La ministre d’État chargée de l’Environnement et du Développement durable, Ève Bazaiba, a présidé l’ouverture d’un atelier crucial ce jeudi 13 mars à Kinshasa, sur le transfert de technologie pour la pose de chaussées souples à base de déchets plastiques, un projet innovant visant à transformer le secteur des infrastructures en République Démocratique du Congo (RDC). Ce projet, soutenu par un partenariat avec le Collège d’Ingénierie du Thiagarajar en Inde, pourrait marquer une avancée majeure dans la gestion des déchets plastiques et la durabilité des infrastructures routières du pays.
Le Mémorandum d’entente (MoU), signé entre la ministre et les partenaires indiens, ouvre la voie à l’acquisition d’une licence définitive pour l’utilisation et la commercialisation de cette technologie.
Selon Ève Bazaiba, ce projet s’inscrit dans une démarche écologique, visant à recycler les déchets plastiques pour la construction de chaussées plus résistantes et écologiques. Elle a précisé qu’une partie importante du processus inclura une formation spécialisée pour les ingénieurs congolais, notamment ceux de l’Office des Routes (OR), de l’Office des Voiries et Drainage (OVD) et de l’Institut National du Bâtiment et Travaux Publics (INBTP).

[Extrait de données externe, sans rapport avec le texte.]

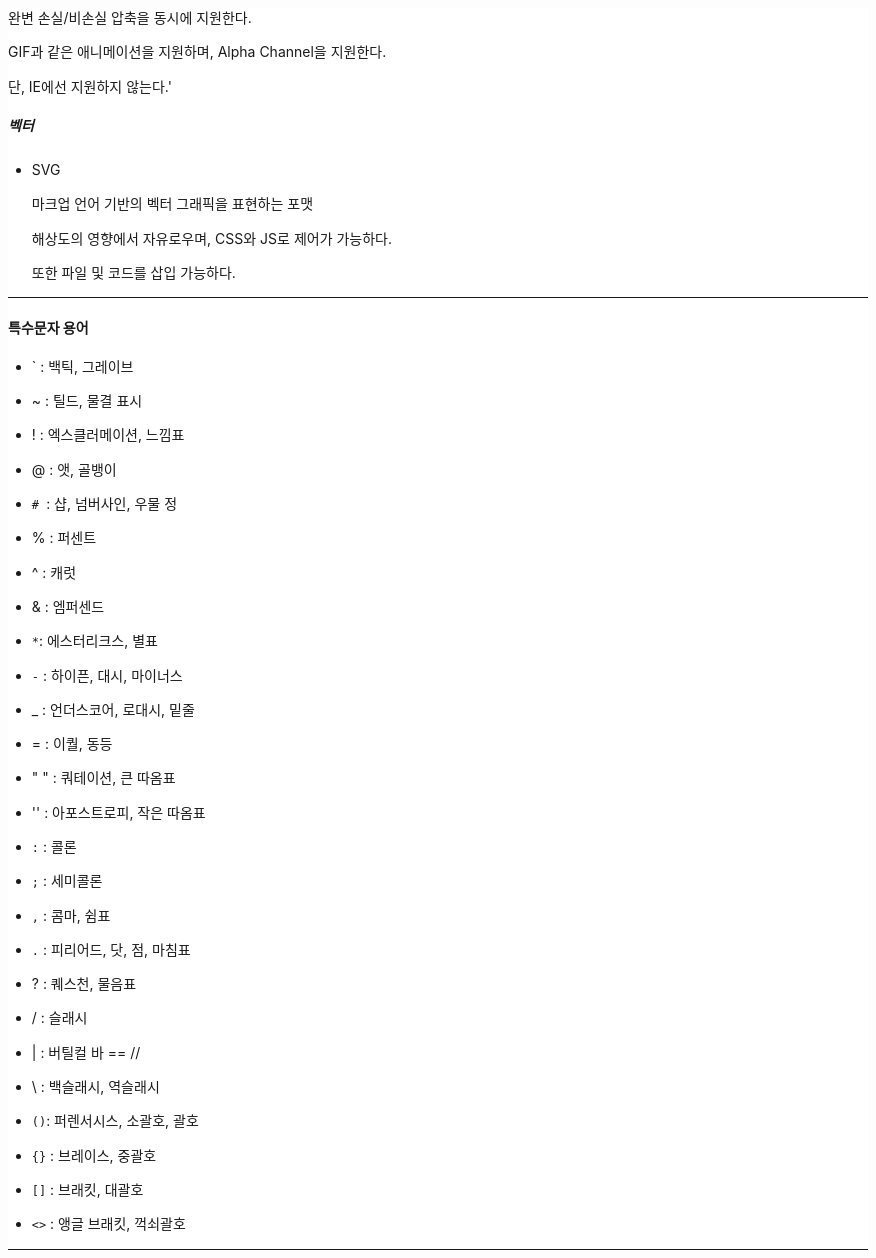   완변 손실/비손실 압축을 동시에 지원한다.

  GIF과 같은 애니메이션을 지원하며, Alpha Channel을 지원한다.

  단, IE에선 지원하지 않는다.'



##### 벡터

- SVG

  마크업 언어 기반의 벡터 그래픽을 표현하는 포맷

  해상도의 영향에서 자유로우며, CSS와 JS로 제어가 가능하다. 

  또한 파일 및 코드를 삽입 가능하다. 



---

#### 특수문자 용어

- ` : 백틱, 그레이브

- ~ : 틸드, 물결 표시
- ! : 엑스클러메이션, 느낌표
- @ : 앳, 골뱅이
- `# `: 샵, 넘버사인, 우물 정
- % : 퍼센트
- ^ : 캐럿
- & : 엠퍼센드
- `*`: 에스터리크스, 별표
- `-` : 하이픈, 대시, 마이너스
- _ : 언더스코어, 로대시, 밑줄
- = : 이퀄, 동등
- " " : 쿼테이션, 큰 따옴표
- '' : 아포스트로피, 작은 따옴표
- `:` : 콜론
- `;` : 세미콜론

- `,` : 콤마, 쉼표
- `.` : 피리어드, 닷, 점, 마침표
- ? : 퀘스천, 물음표
- / : 슬래시
- | : 버틸컬 바 == \/\/
- \ : 백슬래시, 역슬래시

- `()`: 퍼렌서시스, 소괄호, 괄호
- `{}` : 브레이스, 중괄호
- `[]` : 브래킷, 대괄호
- `<>` : 앵글 브래킷, 꺽쇠괄호





---
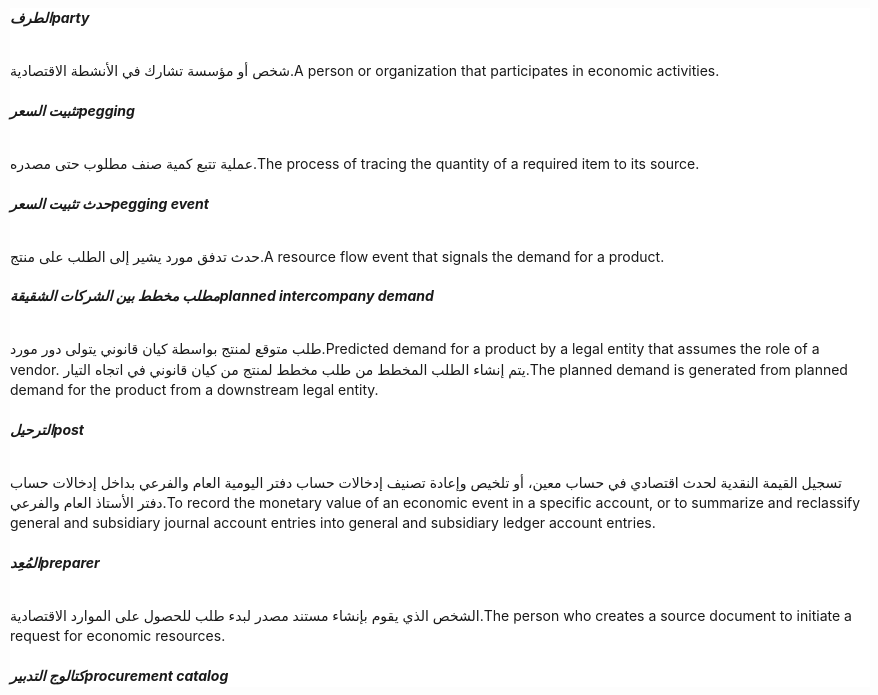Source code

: ###### <a name="party"></a><span data-ttu-id="f1f5b-306">**الطرف**</span><span class="sxs-lookup"><span data-stu-id="f1f5b-306">**party**</span></span>

<span data-ttu-id="f1f5b-307">شخص أو مؤسسة تشارك في الأنشطة الاقتصادية.</span><span class="sxs-lookup"><span data-stu-id="f1f5b-307">A person or organization that participates in economic activities.</span></span>

###### <a name="pegging"></a><span data-ttu-id="f1f5b-308">**تثبيت السعر**</span><span class="sxs-lookup"><span data-stu-id="f1f5b-308">**pegging**</span></span>

<span data-ttu-id="f1f5b-309">عملية تتبع كمية صنف مطلوب حتى مصدره.</span><span class="sxs-lookup"><span data-stu-id="f1f5b-309">The process of tracing the quantity of a required item to its source.</span></span>

###### <a name="pegging-event"></a><span data-ttu-id="f1f5b-310">**حدث تثبيت السعر**</span><span class="sxs-lookup"><span data-stu-id="f1f5b-310">**pegging event**</span></span>

<span data-ttu-id="f1f5b-311">حدث تدفق مورد يشير إلى الطلب على منتج.</span><span class="sxs-lookup"><span data-stu-id="f1f5b-311">A resource flow event that signals the demand for a product.</span></span>

###### <a name="planned-intercompany-demand"></a><span data-ttu-id="f1f5b-312">**مطلب مخطط بين الشركات الشقيقة**</span><span class="sxs-lookup"><span data-stu-id="f1f5b-312">**planned intercompany demand**</span></span>

<span data-ttu-id="f1f5b-313">طلب متوقع لمنتج بواسطة كيان قانوني يتولى دور مورد.</span><span class="sxs-lookup"><span data-stu-id="f1f5b-313">Predicted demand for a product by a legal entity that assumes the role of a vendor.</span></span> <span data-ttu-id="f1f5b-314">يتم إنشاء الطلب المخطط من طلب مخطط لمنتج من كيان قانوني في اتجاه التيار.</span><span class="sxs-lookup"><span data-stu-id="f1f5b-314">The planned demand is generated from planned demand for the product from a downstream legal entity.</span></span>

###### <a name="post"></a><span data-ttu-id="f1f5b-315">**الترحيل**</span><span class="sxs-lookup"><span data-stu-id="f1f5b-315">**post**</span></span>

<span data-ttu-id="f1f5b-316">تسجيل القيمة النقدية لحدث اقتصادي في حساب معين، أو تلخيص وإعادة تصنيف إدخالات حساب دفتر اليومية العام والفرعي بداخل إدخالات حساب دفتر الأستاذ العام والفرعي.</span><span class="sxs-lookup"><span data-stu-id="f1f5b-316">To record the monetary value of an economic event in a specific account, or to summarize and reclassify general and subsidiary journal account entries into general and subsidiary ledger account entries.</span></span>

###### <a name="preparer"></a><span data-ttu-id="f1f5b-317">**المُعِد**</span><span class="sxs-lookup"><span data-stu-id="f1f5b-317">**preparer**</span></span>

<span data-ttu-id="f1f5b-318">الشخص الذي يقوم بإنشاء مستند مصدر لبدء طلب للحصول على الموارد الاقتصادية.</span><span class="sxs-lookup"><span data-stu-id="f1f5b-318">The person who creates a source document to initiate a request for economic resources.</span></span>

###### <a name="procurement-catalog"></a><span data-ttu-id="f1f5b-319">**كتالوج التدبير**</span><span class="sxs-lookup"><span data-stu-id="f1f5b-319">**procurement catalog**</span></span>
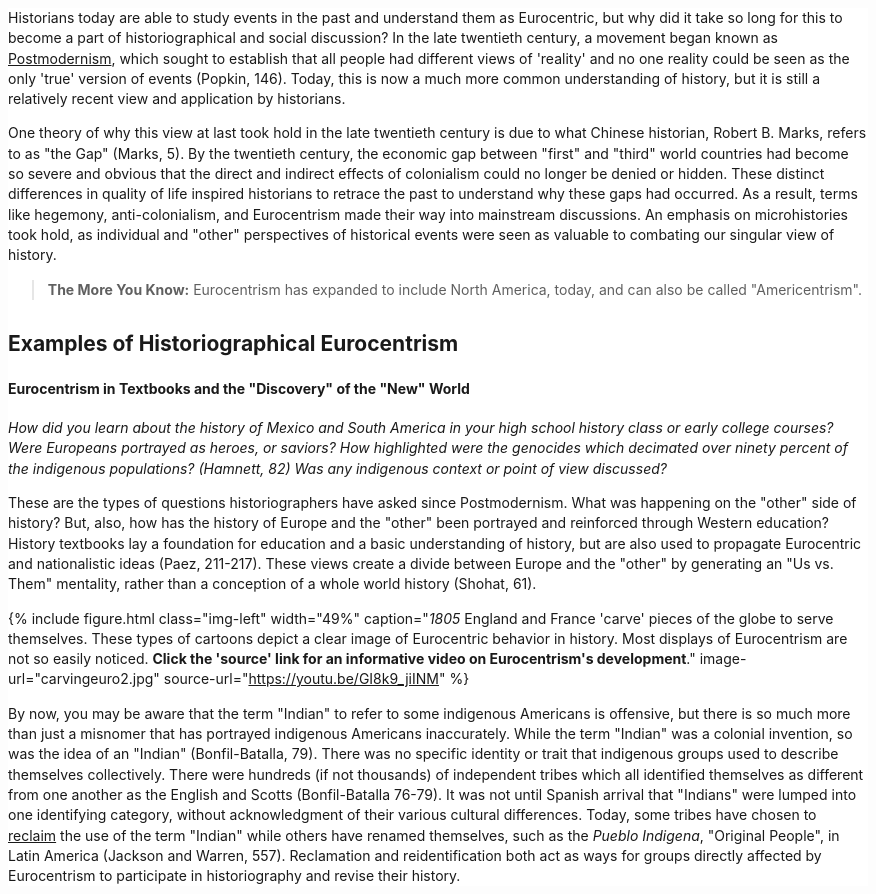 Historians today are able to study events in the past and understand them as Eurocentric, but why did it take so long for this to become a part of historiographical and social discussion? In the late twentieth century, a movement began known as [Postmodernism](https://www.britannica.com/topic/postmodernism-philosophy), which sought to establish that all people had different views of 'reality' and no one reality could be seen as the only 'true' version of events (Popkin, 146). Today, this is now a much more common understanding of history, but it is still a relatively recent view and application by historians.


One theory of why this view at last took hold in the late twentieth century is due to what Chinese historian, Robert B. Marks, refers to as "the Gap" (Marks, 5). By the twentieth century, the economic gap between "first" and "third" world countries had become so severe and obvious that the direct and indirect effects of colonialism could no longer be denied or hidden. These distinct differences in quality of life inspired historians to retrace the past to understand why these gaps had occurred. As a result, terms like hegemony, anti-colonialism, and Eurocentrism made their way into mainstream discussions. An emphasis on microhistories took hold, as individual and "other" perspectives of historical events were seen as valuable to combating our singular view of history.

> **The More You Know:** Eurocentrism has expanded to include North America, today, and can also be called "Americentrism".

## Examples of Historiographical Eurocentrism


#### Eurocentrism in Textbooks and the "Discovery" of the "New" World

_How did you learn about the history of Mexico and South America in your high school history class or early college courses? Were Europeans portrayed as heroes, or saviors? How highlighted were the genocides which decimated over ninety percent of the indigenous populations? (Hamnett, 82) Was any indigenous context or point of view discussed?_

These are the types of questions historiographers have asked since Postmodernism. What was happening on the "other" side of history? But, also, how has the history of Europe and the "other" been portrayed and reinforced through Western education? History textbooks lay a foundation for education and a basic understanding of history, but are also used to propagate Eurocentric and nationalistic ideas (Paez, 211-217). These views create a divide between Europe and the "other" by generating an "Us vs. Them" mentality, rather than a conception of a whole world history (Shohat, 61).

{% include figure.html
  class="img-left"
  width="49%"
  caption="_1805_ England and France 'carve' pieces of the globe to serve themselves. These types of cartoons depict a clear image of Eurocentric behavior in history. Most displays of Eurocentrism are not so easily noticed. **Click the 'source' link for an informative video on Eurocentrism's development**."
  image-url="carvingeuro2.jpg"
  source-url="https://youtu.be/GI8k9_jiINM"
%}

By now, you may be aware that the term "Indian" to refer to some indigenous Americans is offensive, but there is so much more than just a misnomer that has portrayed indigenous Americans inaccurately. While the term "Indian" was a colonial invention, so was the idea of an "Indian" (Bonfil-Batalla, 79). There was no specific identity or trait that indigenous groups used to describe themselves collectively. There were hundreds (if not thousands) of independent tribes which all identified themselves as different from one another as the English and Scotts (Bonfil-Batalla 76-79). It was not until Spanish arrival that "Indians" were lumped into one identifying category, without acknowledgment of their various cultural differences. Today, some tribes have chosen to [reclaim](https://www.huffpost.com/entry/the-name-indian-and-polit_1_b_67593) the use of the term "Indian" while others have renamed themselves, such as the _Pueblo Indigena_, "Original People", in Latin America (Jackson and Warren, 557). Reclamation and reidentification both act as ways for groups directly affected by Eurocentrism to participate in historiography and revise their history.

Ces professionnels seront formés par l’équipe indienne pour assurer une mise en œuvre correcte et durable de cette technologie.
“Ce transfert de technologie est une étape significative dans la matérialisation de la vision du Président de la République, Félix Antoine Tshisekedi Tshilombo”, a t’elle souligné.
En effet, ce projet s’inscrit directement dans le Programme d’Action 2024-2028 du gouvernement, particulièrement dans son pilier 6, visant à garantir une gestion durable et responsable des écosystèmes face aux enjeux du changement climatique. Cette initiative pourrait aussi contribuer à réduire la pollution par le plastique tout en améliorant la qualité des infrastructures routières du pays.
Ce projet d’asphalte à base de déchets plastiques est une véritable avancée pour la RDC, qui s’engage dans une démarche de durabilité tout en répondant aux défis environnementaux majeurs. Il représente aussi un modèle d’innovation qui pourrait être étendu à d’autres pays confrontés à des problèmes similaires.